Follow the steps below to setup your build environment:

  1. Setup ExecuTorch Environment: Refer to the Setting up ExecuTorch guide for detailed instructions on setting up the ExecuTorch environment.

  2. Setup MediaTek Backend Environment

  • Install the dependent libs.

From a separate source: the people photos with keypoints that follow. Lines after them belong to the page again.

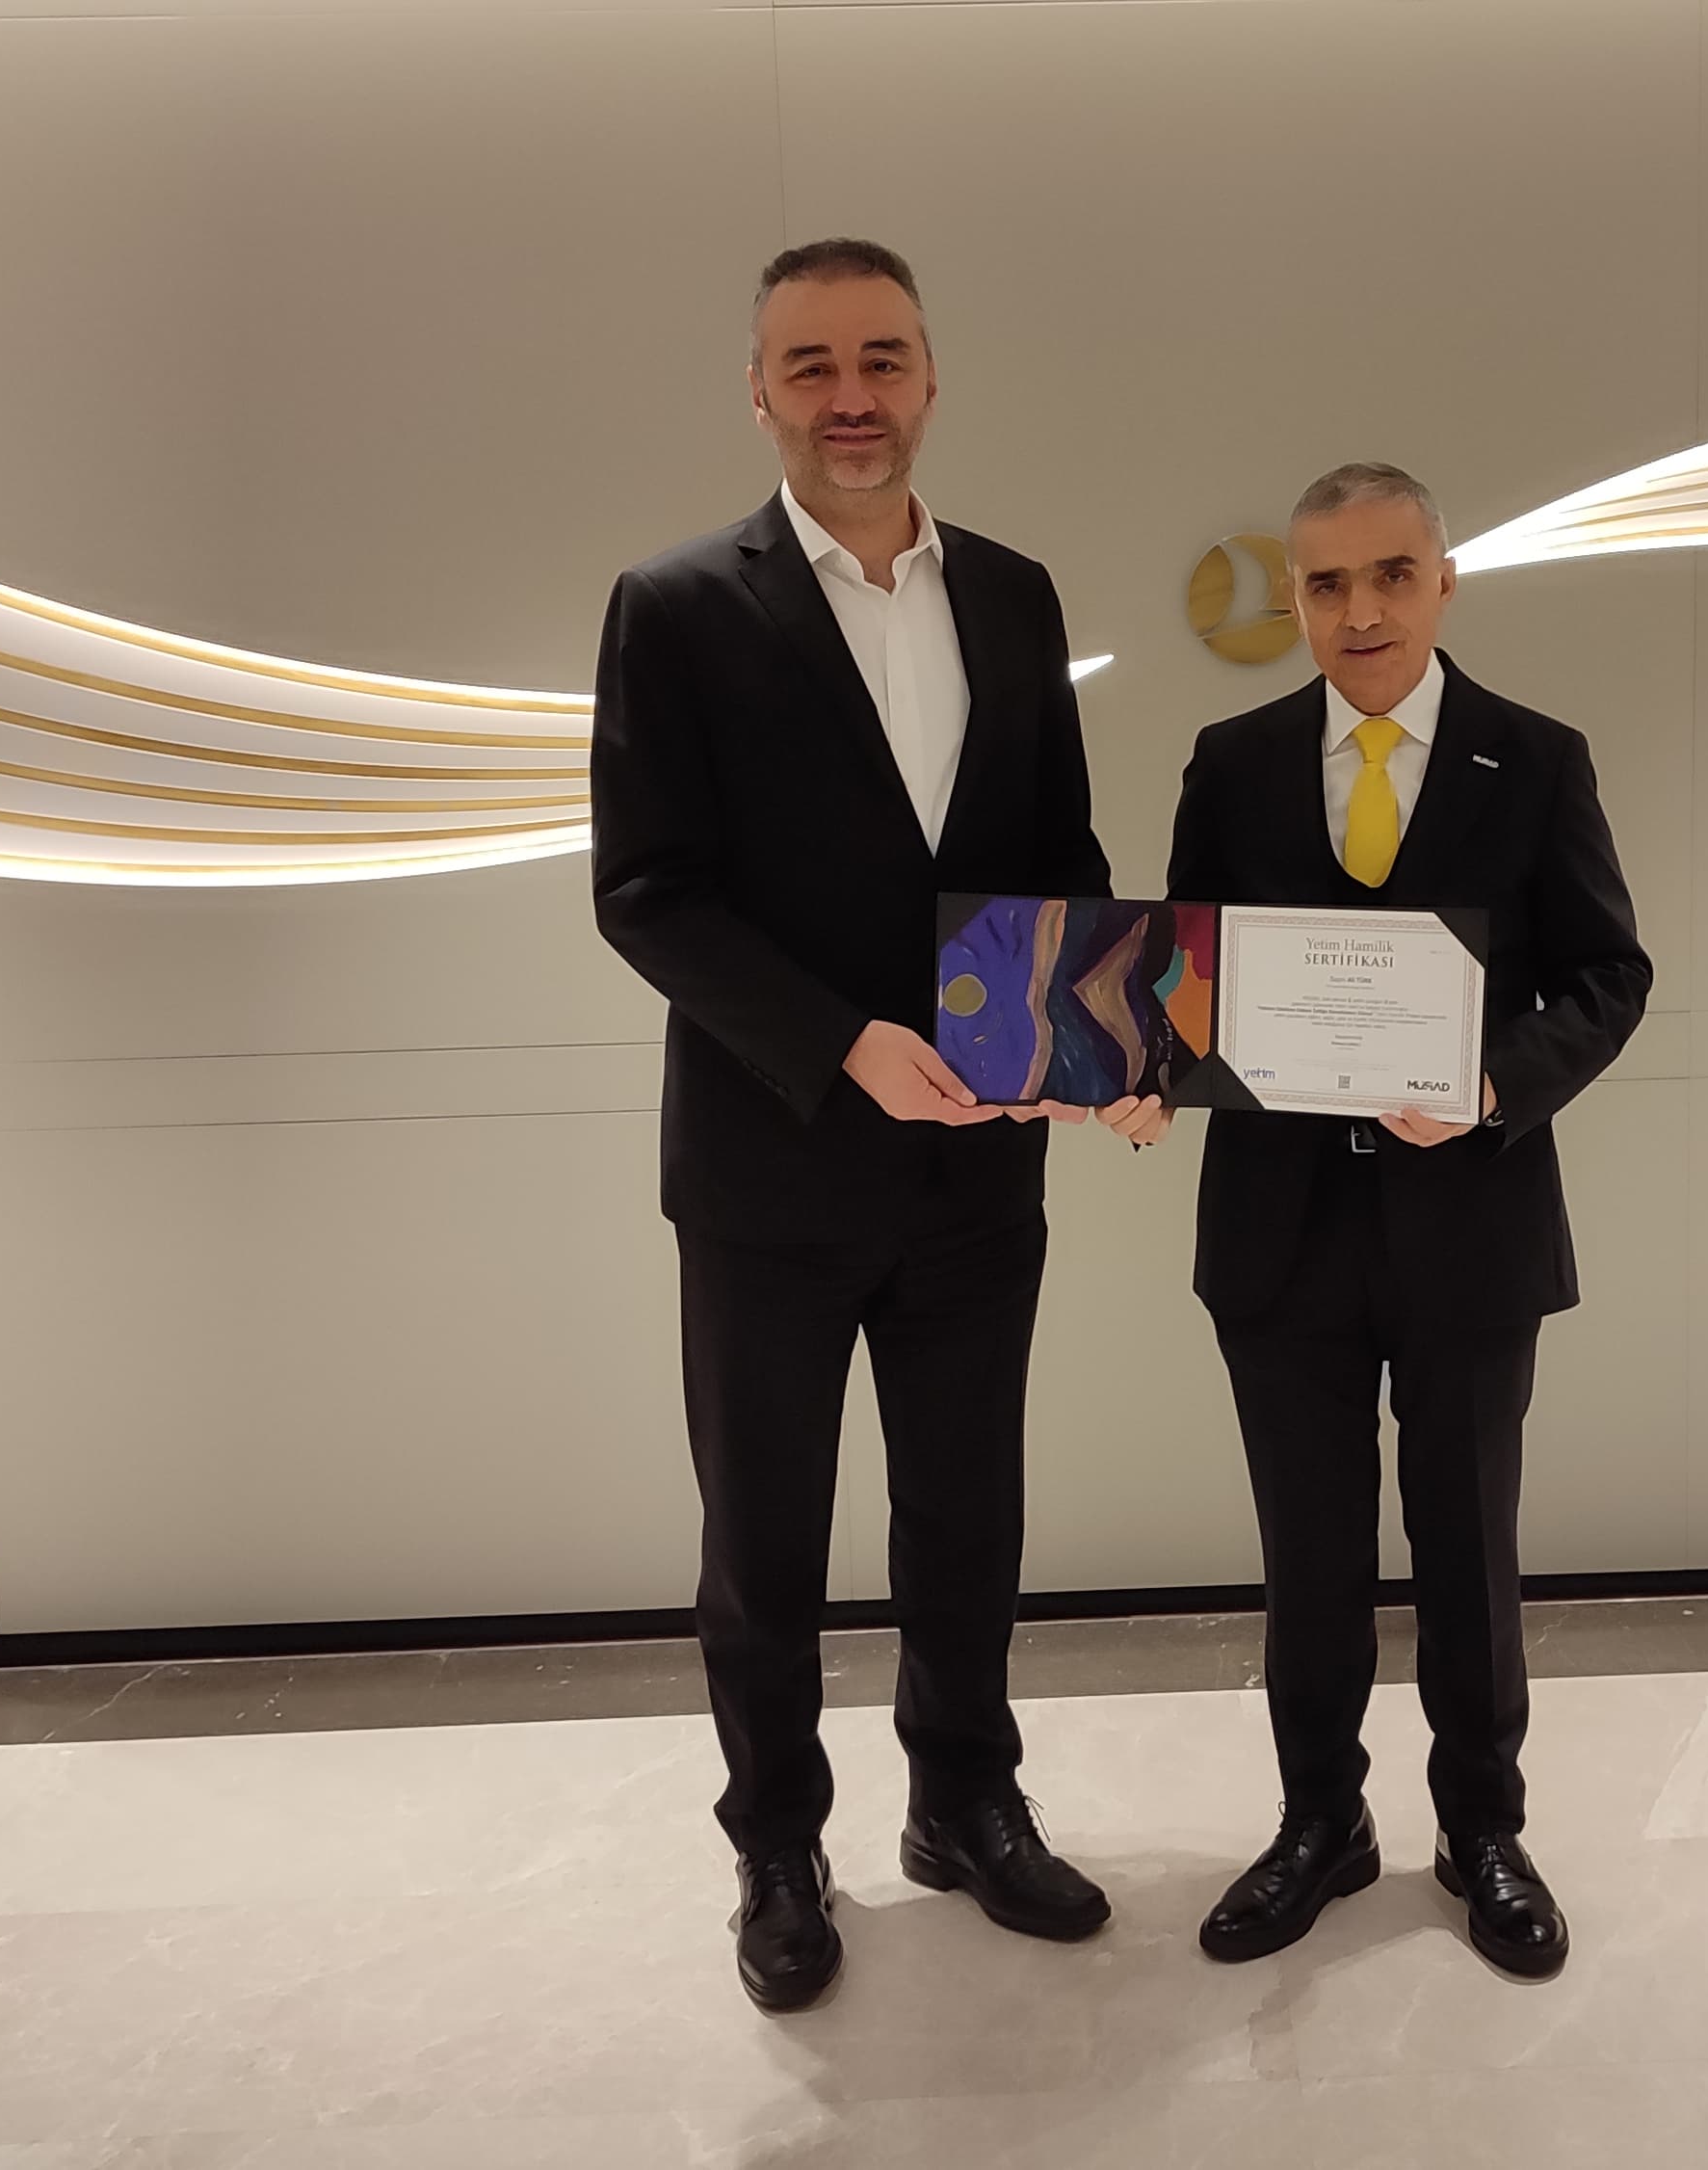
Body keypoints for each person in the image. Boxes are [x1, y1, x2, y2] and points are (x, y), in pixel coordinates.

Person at [588, 238, 1162, 2013]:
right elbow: (648, 893)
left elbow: (1055, 861)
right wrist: (843, 1045)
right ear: (760, 390)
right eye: (814, 364)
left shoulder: (1016, 595)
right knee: (764, 1545)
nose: (853, 396)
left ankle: (965, 1804)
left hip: (981, 1164)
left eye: (884, 359)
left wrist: (1112, 1038)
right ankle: (778, 1846)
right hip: (768, 1169)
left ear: (929, 378)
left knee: (967, 1517)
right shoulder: (677, 605)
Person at [1152, 463, 1650, 1979]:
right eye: (1326, 583)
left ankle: (1483, 1829)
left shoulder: (1536, 758)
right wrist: (1136, 1069)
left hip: (1471, 1230)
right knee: (1306, 1555)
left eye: (1389, 575)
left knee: (1468, 1553)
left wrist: (1499, 1085)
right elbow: (1188, 982)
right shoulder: (1233, 762)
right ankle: (1322, 1823)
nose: (1359, 611)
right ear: (1297, 597)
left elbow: (1608, 977)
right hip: (1278, 1233)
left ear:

Ensure that you are inside backends/mediatek/ directory
    pip3 install -r requirements.txt
  • Install the two .whl downloaded from NeuroPilot Portal
    pip3 install mtk_neuron-8.2.23-py3-none-linux_x86_64.whl
    pip3 install mtk_converter-8.13.0+public-cp310-cp310-manylinux_2_17_x86_64.manylinux2014_x86_64.whl

Build

  1. Copy NeuronAdapter.h to backends/mediatek/runtime/include/api/

  2. Set NDK Path: Ensure that the $ANDROID_NDK environment variable is set to the path where the NDK is located.

    export ANDROID_NDK=<path_to_android_ndk>
  3. Build the backend library libneuron_backend.so:

    cd backends/mediatek/scripts/
    ./mtk_build.sh

The output is libneuron_backend.so in cmake-android-out/backends/mediatek/.

Run

  1. Push libneuron_backend.so, libneuronusdk_adapter.mtk.so and libneuron_buffer_allocator.so to the device.
  2. Set the library path before running ExecuTorch:
    export LD_LIBRARY_PATH=<path_to_neuron_backend>:<path_to_usdk>:<path_to_buffer_allocator>:$LD_LIBRARY_PATH

Please refer to executorch/examples/mediatek/ for export and execution examples of various of models.